Music Copyist (aka Copier, Music Preparer or Music Prep)

The Music Copyist (“Copier”) prepares the printed music charts and/or lead sheets the musicians use at a recording session. These are extracted from the overall music score the composer provides so that everyone is looking only at the part they play, and have their music in the right key for their instrument (kind of important). In the past (as those of us who had the stained fingers to prove it), such charts were done by hand, with India ink, and done one by one in a rather painstaking process.
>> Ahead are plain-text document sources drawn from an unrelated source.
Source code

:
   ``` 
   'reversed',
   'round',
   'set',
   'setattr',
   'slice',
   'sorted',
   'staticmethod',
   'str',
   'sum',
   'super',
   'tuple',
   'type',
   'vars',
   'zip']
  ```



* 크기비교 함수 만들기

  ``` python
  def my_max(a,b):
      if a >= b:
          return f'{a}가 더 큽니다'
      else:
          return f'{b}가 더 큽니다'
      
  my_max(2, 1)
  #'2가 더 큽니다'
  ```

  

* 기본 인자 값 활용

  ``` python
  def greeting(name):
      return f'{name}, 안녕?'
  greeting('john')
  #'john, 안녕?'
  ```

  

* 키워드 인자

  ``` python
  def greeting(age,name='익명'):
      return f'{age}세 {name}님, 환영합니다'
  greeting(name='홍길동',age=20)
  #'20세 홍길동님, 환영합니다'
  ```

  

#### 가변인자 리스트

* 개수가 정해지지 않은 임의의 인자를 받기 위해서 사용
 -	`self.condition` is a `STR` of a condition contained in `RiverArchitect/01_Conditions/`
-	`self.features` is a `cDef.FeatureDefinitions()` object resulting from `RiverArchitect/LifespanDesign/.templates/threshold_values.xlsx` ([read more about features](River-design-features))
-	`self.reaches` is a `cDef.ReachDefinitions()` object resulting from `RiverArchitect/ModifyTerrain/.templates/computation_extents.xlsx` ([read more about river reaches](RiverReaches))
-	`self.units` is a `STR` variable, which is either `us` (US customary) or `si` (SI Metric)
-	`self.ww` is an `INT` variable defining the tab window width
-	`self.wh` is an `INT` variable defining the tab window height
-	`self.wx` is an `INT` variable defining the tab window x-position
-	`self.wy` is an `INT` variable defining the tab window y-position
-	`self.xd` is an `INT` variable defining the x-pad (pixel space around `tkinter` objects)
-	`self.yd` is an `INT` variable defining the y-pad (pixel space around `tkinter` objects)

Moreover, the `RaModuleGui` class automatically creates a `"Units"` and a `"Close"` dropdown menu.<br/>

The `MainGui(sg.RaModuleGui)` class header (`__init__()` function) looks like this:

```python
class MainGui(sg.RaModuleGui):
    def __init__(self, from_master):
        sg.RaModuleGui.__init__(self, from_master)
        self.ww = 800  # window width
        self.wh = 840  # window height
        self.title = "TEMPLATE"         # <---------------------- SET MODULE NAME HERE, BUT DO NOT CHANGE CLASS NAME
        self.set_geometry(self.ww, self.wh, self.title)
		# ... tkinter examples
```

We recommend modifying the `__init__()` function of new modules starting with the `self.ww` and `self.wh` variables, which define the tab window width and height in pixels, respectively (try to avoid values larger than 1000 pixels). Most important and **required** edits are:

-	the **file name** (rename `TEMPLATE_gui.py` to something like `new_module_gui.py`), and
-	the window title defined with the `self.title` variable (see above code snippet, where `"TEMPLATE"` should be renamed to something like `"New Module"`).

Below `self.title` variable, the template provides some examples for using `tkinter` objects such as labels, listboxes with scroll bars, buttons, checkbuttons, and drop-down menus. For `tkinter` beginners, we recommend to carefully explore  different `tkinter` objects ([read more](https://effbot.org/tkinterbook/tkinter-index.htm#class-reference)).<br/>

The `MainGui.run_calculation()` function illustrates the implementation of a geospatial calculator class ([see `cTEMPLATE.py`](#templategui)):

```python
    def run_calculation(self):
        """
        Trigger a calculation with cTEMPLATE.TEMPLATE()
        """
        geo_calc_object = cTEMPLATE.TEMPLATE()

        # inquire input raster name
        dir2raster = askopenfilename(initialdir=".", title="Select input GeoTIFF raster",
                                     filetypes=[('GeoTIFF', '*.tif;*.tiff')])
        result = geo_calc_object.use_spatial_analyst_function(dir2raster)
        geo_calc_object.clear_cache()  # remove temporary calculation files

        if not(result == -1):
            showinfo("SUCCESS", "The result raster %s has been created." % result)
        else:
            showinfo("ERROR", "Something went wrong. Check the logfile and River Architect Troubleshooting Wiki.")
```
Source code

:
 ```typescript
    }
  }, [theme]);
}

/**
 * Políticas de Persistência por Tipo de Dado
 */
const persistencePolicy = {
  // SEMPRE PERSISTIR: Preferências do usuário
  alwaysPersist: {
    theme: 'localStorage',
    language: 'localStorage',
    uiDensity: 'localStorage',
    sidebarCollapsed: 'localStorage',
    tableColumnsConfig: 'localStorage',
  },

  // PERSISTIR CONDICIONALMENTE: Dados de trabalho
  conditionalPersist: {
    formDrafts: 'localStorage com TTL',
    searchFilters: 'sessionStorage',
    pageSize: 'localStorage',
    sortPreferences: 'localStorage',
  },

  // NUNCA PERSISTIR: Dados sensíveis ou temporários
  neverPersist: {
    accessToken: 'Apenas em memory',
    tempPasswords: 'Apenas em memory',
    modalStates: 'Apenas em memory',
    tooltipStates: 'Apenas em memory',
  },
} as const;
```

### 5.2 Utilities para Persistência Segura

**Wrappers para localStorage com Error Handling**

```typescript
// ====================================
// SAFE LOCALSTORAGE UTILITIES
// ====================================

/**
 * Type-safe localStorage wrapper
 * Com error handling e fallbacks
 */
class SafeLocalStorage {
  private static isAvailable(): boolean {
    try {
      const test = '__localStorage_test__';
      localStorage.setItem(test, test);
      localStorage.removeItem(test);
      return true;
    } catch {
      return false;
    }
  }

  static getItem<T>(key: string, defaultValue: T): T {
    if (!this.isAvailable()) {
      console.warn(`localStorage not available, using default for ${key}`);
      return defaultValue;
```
Today, with the advent of some great scoring software, those who prepare music for sessions most often will do it via the computer.

Music Editor

The Music Editor, along with the composer (and sometimes the music supervisor and/or coordinator) organizes, documents, and times all the music cues used in a project. He/She is the obsessive, retentive type and will often drive the director crazy with almost indistinguishable cuts in/out of a piece of music, but that’s why we love them. They will often make suggestions as to the best start/stop points, and can make a song “fit” into the scene, dodging dialogue and enhancing poignant moments by “cutting and pasting” a song. They also work with the composer on timing, length, type and placement of music that the director, composer and music supervisor have discussed during spotting sessions. If the music is being recorded live (not a Synth Score), the Music Editor will often be at recording sessions to document, time and name each cue, and will often generate the click used to keep everything exact. The Music Editor also cuts all music (source, score or source) into the film — although here is where the director and/or producer may return the “he/she’s driving me crazy” favor. The music editor also notes the correct SMPTE Time Codes for the cue’s in/out placement and provide that info to the music supervisor, coordinator and/or administrator so that official cue sheets can be prepared for filing with the respective performance rights organizations (PROs).

Music Publisher

A Music Publisher works with songwriters & composers to promote and market the writers’ songs/compositions. They pitch them to the folks who use music (movie/TV producers, record labels, video games, etc.). In return (and PLEASE NOTE: The Publisher will own this for the LIFE of the song/composition’s copyright — otherwise known as “in perpetuity”), the Publisher takes a percentage of the publishing half of a song (up to 100%). Publishers license the right to use the song (not to be confused with the recording of the song/composition), collect fees for the usage and split them with the songwriter/composer.

Music Supervisor

Regardless of whether they’re a “biggie” (meaning “I have a staff”) or an “indie” (“I get to do it all for less money”), the Music Supervisor’s main duty is in choosing music & licensing it for the project, and — as importantly — making sure the music they provide to the director/producer enhances the action/mood on screen, and helps the director/producer see their artistic vision realized. The Music Supervisor oversees all of the creative and business aspects of the music for a project. This includes helping to develop a music budget, assisting in the search for a composer, helping the director in his/her choice of songs, coordinating the soundtrack recording, “spotting sessions” (with composer & director), etc. It may or may not include doing the music clearance/music licensing paperwork, and can also include some (or all) of the duties of a music coordinator and/or music administrator. The earlier the Music Supervisor is involved, the more time they have to be creative — both with the music itself and with the budget. When a “famous” song, or a “classic copyright” is desired by a director, but the project’s budget does not allow for its use, the Supervisor will suggest (and often negotiate) budget-friendly alternatives from various sources, including independent artists and/or music libraries.